__TEXT SHOWN__
* begin *
I deal with these sort of requests at least once a week, in addition  
to never ending requests from theater and dance companies. Here are a  
few things to consider...and I don't know your exact situation so  
they might not all apply...

First of all, no matter how simple a license, the time you spend  
thinking about it, emailing, negotiating, and drafting up  
documents...that is your valuable time lost. If you give your music  
to someone for free, it's like *you* are paying *them*. This might be  
hard for them to grasp, but imagine if you were to get requests like  
this almost every day then you'd be spending all your time doing  
this. Sometimes a well-organized production company  sends you a  
nicely spelled out license where all you have to do is add a few bits  
and send it back. But often, it is left to the composer or their  
representative to draft a license, and this takes time.

In my experience, very few films make it past the festival stage, or  
even into any major festivals. Even when they do, the creator of the  
underscore music is not usually feted (other than by other  
musicians!). Yes, it is great for your resume and if you want to grow  
your list of credits, but I find that directors and producers highly  
overestimate the amount of publicity a composer will get for  
contributing music. Composing the entire score is entirely different....

The budget is always tight. I've worked on some Hollywood films, and  
even they claim the budget is very tight. No one wants to pay anyone  
if they can help it but would they not pay their crew? What about  
their lawyers? Music should be, and is, budgeted for in the  
production costs, just like any other service...unless they are  
clueless amateurs (in which case you should educate them).

The equation to keep in mind is: your music in exchange for X.
X = publicity, or money, or resume building, or a combination of the  
So think about what X is for you.

There are cases where it really is worth it to give someone music for  
social, or creative, or you really love someone's movie, and in those  
situations you feel good about giving your music away. Just examine  
your motives and make sure that you're not giving someone your music  
because you are flattered, or it makes you feel validated.
* end *
__COMPLETE THE FOLLOWING__
1. In the text on licensing music, why does the writer say that giving music away for free is like the composer paying the recipient?
2. Write the next part of the text on licensing music, continuing from its final sentence.

(Dataset entries)
* begin *
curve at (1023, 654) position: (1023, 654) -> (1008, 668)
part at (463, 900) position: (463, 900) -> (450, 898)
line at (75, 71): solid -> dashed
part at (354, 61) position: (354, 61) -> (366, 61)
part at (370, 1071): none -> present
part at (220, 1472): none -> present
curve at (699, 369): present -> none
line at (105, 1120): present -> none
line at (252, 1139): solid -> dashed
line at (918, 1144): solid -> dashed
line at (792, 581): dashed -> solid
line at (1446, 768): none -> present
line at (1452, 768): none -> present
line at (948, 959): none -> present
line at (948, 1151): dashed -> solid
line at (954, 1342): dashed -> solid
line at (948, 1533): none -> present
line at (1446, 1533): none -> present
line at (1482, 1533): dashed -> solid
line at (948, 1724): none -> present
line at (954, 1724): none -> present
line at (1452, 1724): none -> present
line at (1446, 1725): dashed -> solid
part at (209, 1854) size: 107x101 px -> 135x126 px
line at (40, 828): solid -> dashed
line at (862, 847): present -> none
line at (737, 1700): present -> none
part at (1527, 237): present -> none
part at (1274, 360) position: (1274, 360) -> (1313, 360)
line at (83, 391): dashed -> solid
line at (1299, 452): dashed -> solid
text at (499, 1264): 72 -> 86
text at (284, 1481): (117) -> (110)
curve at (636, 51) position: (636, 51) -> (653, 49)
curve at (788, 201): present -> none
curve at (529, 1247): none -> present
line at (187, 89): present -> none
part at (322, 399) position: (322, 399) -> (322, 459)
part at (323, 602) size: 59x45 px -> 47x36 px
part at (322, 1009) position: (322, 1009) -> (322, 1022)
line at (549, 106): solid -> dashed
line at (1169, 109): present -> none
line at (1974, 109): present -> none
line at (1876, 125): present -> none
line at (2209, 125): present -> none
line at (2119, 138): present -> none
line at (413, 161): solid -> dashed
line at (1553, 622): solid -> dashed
* end *
__RESULTS OF THE EXERCISE__
1. Even a simple license costs the composer time spent thinking it over, emailing, negotiating and drafting documents, and that time is lost. Giving the music away for nothing therefore leaves the composer bearing that cost on the recipient's behalf.

2.
A simple approach is to offer your music for a limited term festival  
synchronization and master license for a small "honorarium". The  
license allows them to use your music music in their film for 1 year  
(or sometimes 2 years). Pricewise, a label like Nonesuch might quote  
$500 per track for a 1 year festival license for a well-known artist,  
and then the publisher of the song might also quote $500...for a  
total of $1000. If you are both the publisher and the record label,  
you can be "nice" and offer a 1 year master/sync combined for say  
$400 ($200 sync + $200 master). That is my low floor. You can write  
up the contract to be automatically renewable, so they pay you every  

What comes after a festival license is more complicated...a buy out?  
Royalties per DVD? In my experience, very few films make it past the  
festival stage, although every director thinks theirs will! I've had  
it written up in the festival licenses that a second "option" will be  
exercised if the film is bought, or it goes to dvd, etc. Sometimes  
that 2nd option is spelled out in excruciating detail, and sometimes  
it is just stated that a good faith negotiation will occur.

Make sure in any license that you are designated owner of all  
copyrights and state your affilation (ASCAP, BMI, etc). Specify in  
the contract how and where you should be credited. I didn't specify  
this when I started out and was amazed at several films, who said it  
would be great "publicity", then didn't credit me at all....so no one  
knew it was me!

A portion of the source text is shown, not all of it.